A few years ago in Addis Ababa, at the UN’s Third Conference on Financing for Development, the world came together to chart the course of development finance for a generation. Nations agreed on a set of 17 Sustainable Development Goals to eradicate extreme poverty and address social inequalities by 2030.
The Addis conference sharpened global focus not only on the highest-priority development needs, but also on the challenging new funding targets to meet these needs, thought to be some
$4 trillion annually across sectors such as infrastructure, climate, food, education, and health.
Closing this enormous funding gap will take a host of measures, not least of which is an emerging funding trend called “blended finance” – essentially a combination of public, private and not-for-profit funds for development. And while blended finance promises to deliver far-reaching benefits for sustainable development, the path forward for stakeholders – public and private – is anything but clear.
Consider some hard numbers. Official development assistance hovers around $130 billion annually; add another $100 billion from multilateral development banks, $45 billion from not-for-profits and similar sources, and a further $1.1 trillion from private flows and you reach nearly $1.5 in annual funding for development.
As substantial as these numbers are, they still fall short by $2.5 trillion annually.
And while blended finance is not a panacea – local measures like improved tax collection and reduced subsidies must be pursued – it holds tremendous promise to significantly close this funding gap. Put simply, public funds must be deployed more creatively, so that substantially more private funds can be mobilized – a veritable alchemy of development finance.
The question is, how?
Development Finance’s Philosopher Stone
Medieval alchemists pursued the mythical philosopher’s stone as a catalyst to transform lead into gold. Today’s practitioners of blended finance seek catalytic approaches – admixtures of public and private funding – seemingly as elusive and daunting.

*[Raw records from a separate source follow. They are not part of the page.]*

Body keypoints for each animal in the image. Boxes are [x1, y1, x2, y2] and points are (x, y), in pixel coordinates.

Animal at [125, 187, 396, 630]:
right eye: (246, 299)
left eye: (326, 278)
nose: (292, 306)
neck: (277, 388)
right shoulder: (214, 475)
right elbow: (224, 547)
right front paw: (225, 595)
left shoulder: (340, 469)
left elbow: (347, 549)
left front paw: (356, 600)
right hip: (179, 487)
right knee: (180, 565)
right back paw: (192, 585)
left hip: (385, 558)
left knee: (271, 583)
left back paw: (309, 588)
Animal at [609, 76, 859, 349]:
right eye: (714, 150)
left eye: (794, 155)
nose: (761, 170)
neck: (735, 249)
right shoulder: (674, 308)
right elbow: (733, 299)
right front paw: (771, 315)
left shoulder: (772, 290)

The challenge lies in the diverse natures of key market players, and the complex financial structuring often required. Development agencies bring their strong culture of poverty alleviation and impact measurement, not-for-profits deliver creative approaches and on-the-ground networks, and private funders bring deep pockets and risk appetite. All players are skilled, in the own way, at deploying funds to produce results; however, each comes from a different angle and with their own language and motivations. The notion of a “closed end master fund” might seem foreign to a development agency officer, while the criteria for deeming government funding as “official development assistance” could be inscrutable to a private fund manager.

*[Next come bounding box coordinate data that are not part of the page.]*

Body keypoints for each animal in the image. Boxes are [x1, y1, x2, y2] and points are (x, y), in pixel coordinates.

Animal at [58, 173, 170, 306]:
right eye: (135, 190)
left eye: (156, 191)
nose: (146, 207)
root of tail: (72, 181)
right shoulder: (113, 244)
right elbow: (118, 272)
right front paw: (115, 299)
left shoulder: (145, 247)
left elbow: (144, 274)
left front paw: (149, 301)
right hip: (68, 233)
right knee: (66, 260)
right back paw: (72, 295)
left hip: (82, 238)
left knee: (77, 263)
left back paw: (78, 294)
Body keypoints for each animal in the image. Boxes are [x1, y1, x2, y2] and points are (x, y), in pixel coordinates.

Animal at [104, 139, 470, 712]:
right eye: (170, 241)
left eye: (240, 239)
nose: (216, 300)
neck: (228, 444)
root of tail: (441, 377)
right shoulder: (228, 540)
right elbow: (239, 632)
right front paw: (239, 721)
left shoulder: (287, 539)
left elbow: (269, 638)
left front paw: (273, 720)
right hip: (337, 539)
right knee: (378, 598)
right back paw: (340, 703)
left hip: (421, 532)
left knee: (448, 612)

As a result, many blended finance initiatives start with the right players and the best intentions, but stumble and fail shortly thereafter. Despite everyone bringing a crucial piece of the puzzle to the table, they can’t make the pieces fit into an overall picture. Important opportunities are lost, and valuable relationships break down.
So how best to pursue opportunities and overcome challenges? Although the blended finance space is still in its infancy, some keys to success are quickly emerging. Understanding and capitalizing on these keys will separate the winners from the losers.
Adept and Adapt
At Crystalus, we have worked tireless with blended finance practitioners over the past decade, long before the term was coined. We have advised on over $4 billion in multilateral and public-private development finance initiatives around the world. And we have worked with all key players – government agencies, multilateral institutions, not-for-profits, and private fund managers. We understand how each side thinks and what unlocks their participation.
And while myriad blended finance ideas abound, success rests on two key principles – adept and adapt.
Why adept? Since governments have finite resources to catalyze as much private engagement as possible, they want to find the most skilled and proficient private and not-for-profit partners to work with and fund. More the just being able to raise and deploy capital, potential partners must demonstrate development credentials, international networks, and local-market capacity.
Why adapt? Like any early-stage market – think dot-com in the late 1990s – blended finance initiatives have been lumpy, with different approaches leading to various degrees of success or failure. Like today’s Google or Amazon, successful blended finance players won’t be built easily or quickly; rather, they will need a combination of patience, vision, nimbleness, and non-linear thinking. Those with a longer-term end game, and an ability to roll with the punches, will excel.
Importantly, there is a need for the various parties to be on the same page, often involving facilitated discussions, as well as integrating traditional development funding techniques with complex structured finance in a sound and effective manner.
And just like the early alchemists were the pioneers for modern-day chemistry and medicine, the current pioneers of blended finance will usher in an exciting new era of development, with the power to transform millions of lives.